Review: The Ghost Inside - Dear Youth

“I’ve realized the more time that passes, the more we lose touch.”
Los Angeles-based hardcore quintet The Ghost Inside are back with their ambitious fourth full-length album,
Dear Youth, a kinda-sorta-concept record about reviving the unspoiled spark of youth amidst the struggle to stave off creative entropy (as outlined by frontman Jonathan Vigil in a
letter to his lost youth - SO META). Once again co-produced by Jeremy McKinnon of A Day To Remember and Andrew Wade, this is a not entirely unworthy but ultimately uneven release. Throughout, the tension between honest, genuine songs and widescreen, overproduced general market ambition (and, at times, outright pretension) is palpable, with the latter drive winning out far too often to ultimately make the record a success.

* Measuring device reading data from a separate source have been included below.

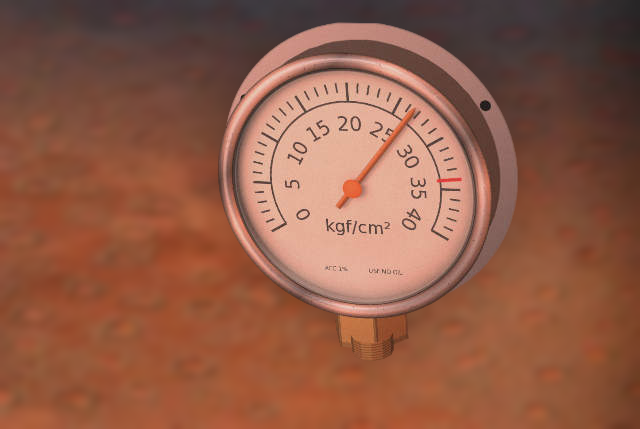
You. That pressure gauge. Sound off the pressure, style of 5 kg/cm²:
26.5 kg/cm²
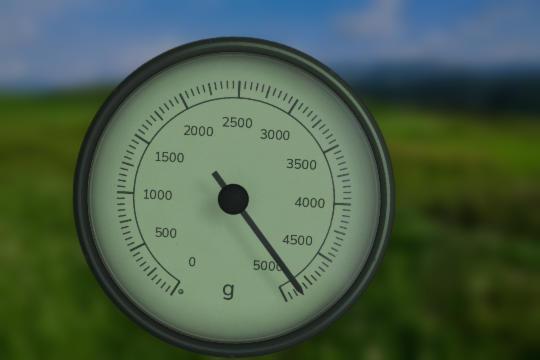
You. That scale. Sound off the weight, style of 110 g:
4850 g
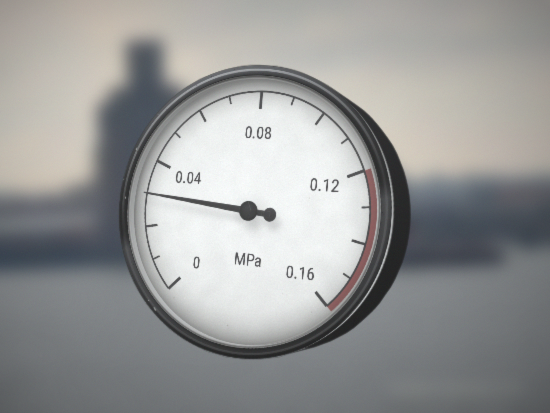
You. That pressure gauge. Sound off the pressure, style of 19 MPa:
0.03 MPa
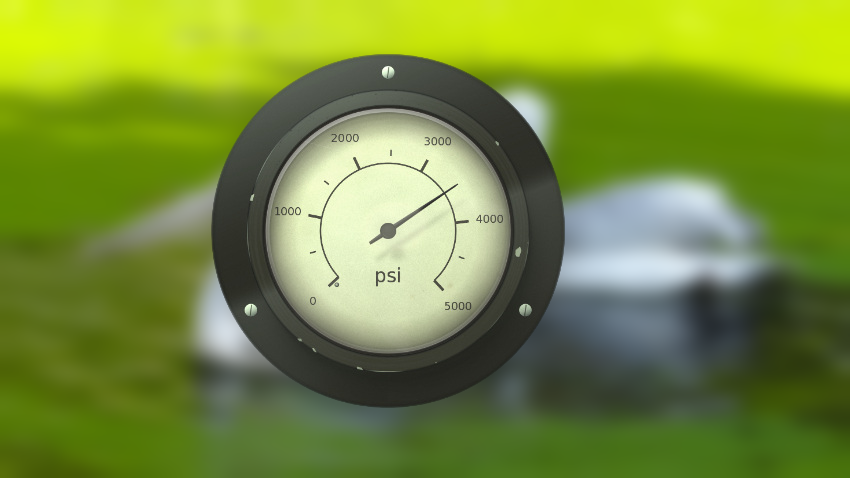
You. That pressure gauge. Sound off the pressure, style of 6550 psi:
3500 psi
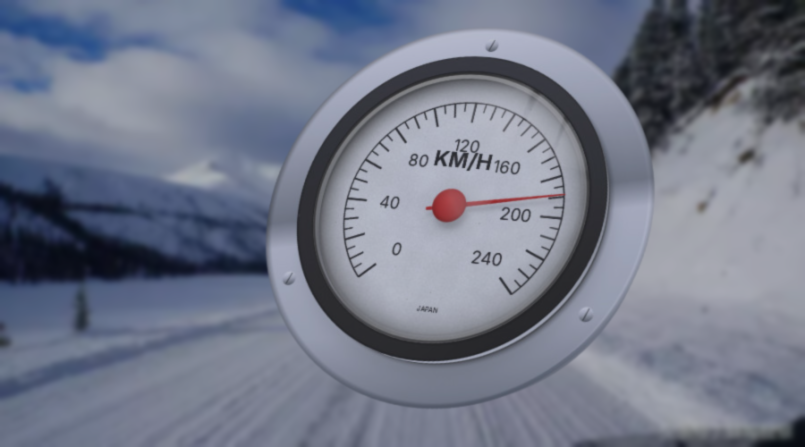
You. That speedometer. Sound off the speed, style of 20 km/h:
190 km/h
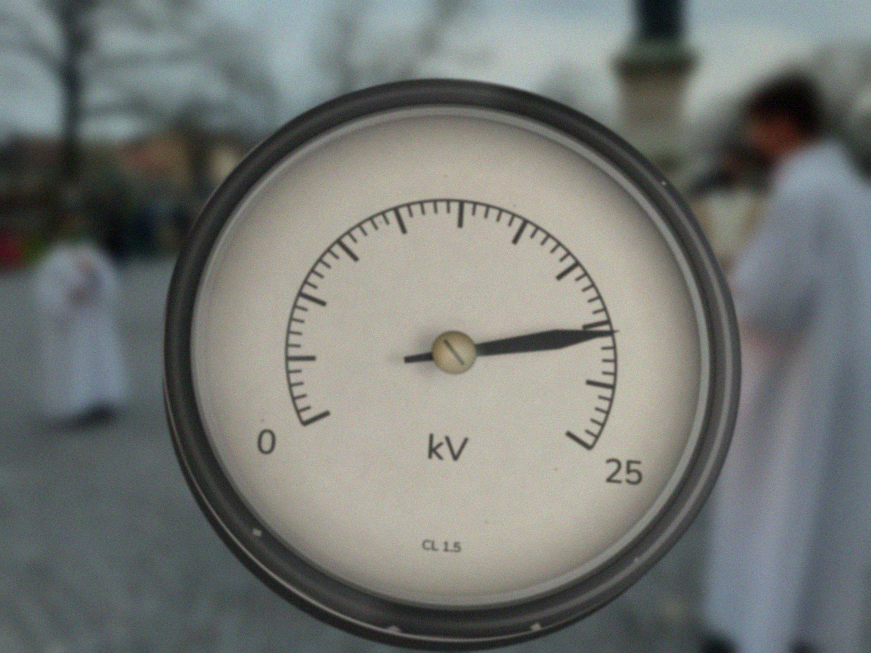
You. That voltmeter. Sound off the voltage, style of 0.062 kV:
20.5 kV
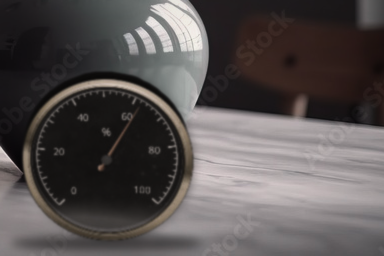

Dear Youth starts out strong, with the bracing one-two punch of “Avalanche” and “Move Me”. However, the initial momentum is fleeting. “Out of Control” and “With The Wolves” both swing wildly and miss, flirting dangerously with prefabricated, paint-by-numbers arena-core. Generic riffs and (especially) over-sweetened background vocals threaten to overwhelm the listener, so completely sapped of any signs of life underneath the pop-sugar spit-shine that you almost wonder if anyone among the assembled gaggle of “woah, oh, oh” bros had sunk into a diabetic coma during the recording process. And while “Mercy” manages to get things moving without sounding like Def Leppard after a latter-day Hot Topic makeover, “Phoenix Flame” oozes orchestrated melodrama to the point of self-parody. Its string-saturated attempt at epic majesty weighs down with pompous bloat what could have been a spare, powerful peak.